### [TASK STATEMENT]
Answer these questions from the TrioCNV description:
(a) For which two biases does TrioCNV adjust read depth?
(b) On what data was TrioCNV validated?
(c) Which two kinds of CNVs does it detect in parent-offspring trios?

### [TEXT SEGMENT]
=== Section Start ===

TrioCNV

TrioCNV detects copy number variations (CNVs) from whole genome sequencing (WGS) data in parent-offspring trios by jointly modeling read depth and Mendelian inheritance to improve CNV detection accuracy.

Key Features:

• Joint Modeling Approach: Jointly models CNV states across parent-offspring trios using familial relationships and Mendelian inheritance.
• Negative Binomial Regression: Models read depth signals with negative binomial regression to accommodate over-dispersion in sequencing data.
• Bias Correction: Adjusts read depth for GC content and mappability biases in WGS data.
• Hidden Markov Model (HMM): Integrates a hidden Markov model to jointly infer CNV states across trio samples.
• Performance Validation: Validated on simulated datasets and a trio from the 1000 Genomes Project and shown to outperform existing methods in CNV detection accuracy.

Scientific Applications:

• CNV discovery in trios: Detection of inherited and de novo CNVs in parent-offspring trios for genetic studies.
• Disease-gene identification: Identification and prioritization of disease-associated genes through accurate CNV calls in hereditary disease research.

Methodology:

Joint modeling of trio data with read depth modeled by negative binomial regression, correction for GC content and mappability bias, and joint CNV inference via a hidden Markov model.

=== Section End ===

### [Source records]
=== Section Start ===

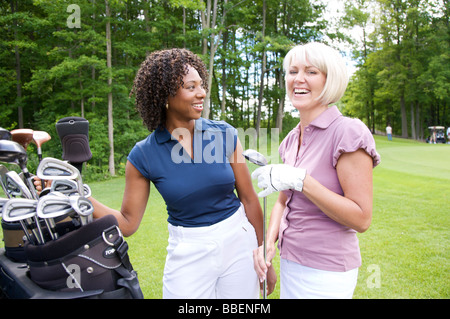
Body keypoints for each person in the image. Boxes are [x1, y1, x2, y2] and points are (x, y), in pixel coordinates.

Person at [87, 48, 276, 298]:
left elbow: (250, 199)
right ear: (166, 96)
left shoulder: (224, 134)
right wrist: (80, 197)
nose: (202, 93)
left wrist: (263, 254)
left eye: (201, 85)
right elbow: (127, 223)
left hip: (239, 241)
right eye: (191, 87)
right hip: (188, 250)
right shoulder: (143, 155)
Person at [252, 42, 381, 299]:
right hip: (292, 261)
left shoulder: (348, 131)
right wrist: (269, 243)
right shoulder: (290, 139)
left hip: (326, 271)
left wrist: (302, 180)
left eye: (311, 72)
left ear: (329, 80)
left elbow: (361, 218)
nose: (298, 79)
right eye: (292, 71)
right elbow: (282, 201)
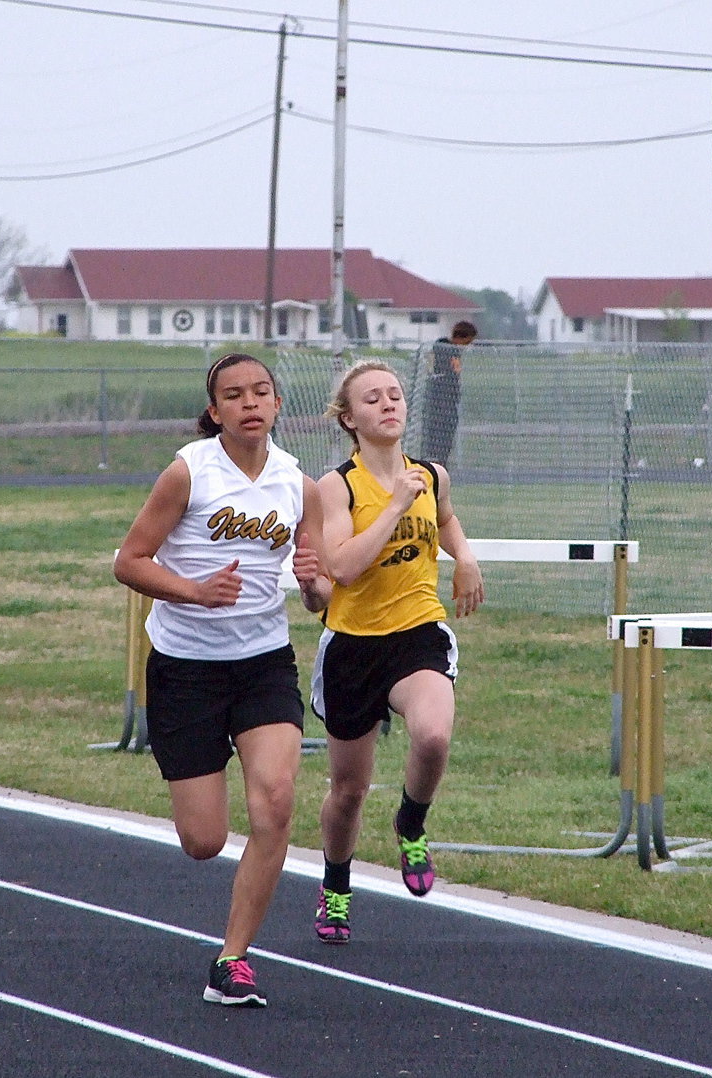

=== Section End ===

### [ANSWER SPACE]
(a) GC content and mappability biases.
(b) Simulated datasets and a trio from the 1000 Genomes Project.
(c) Inherited and de novo CNVs.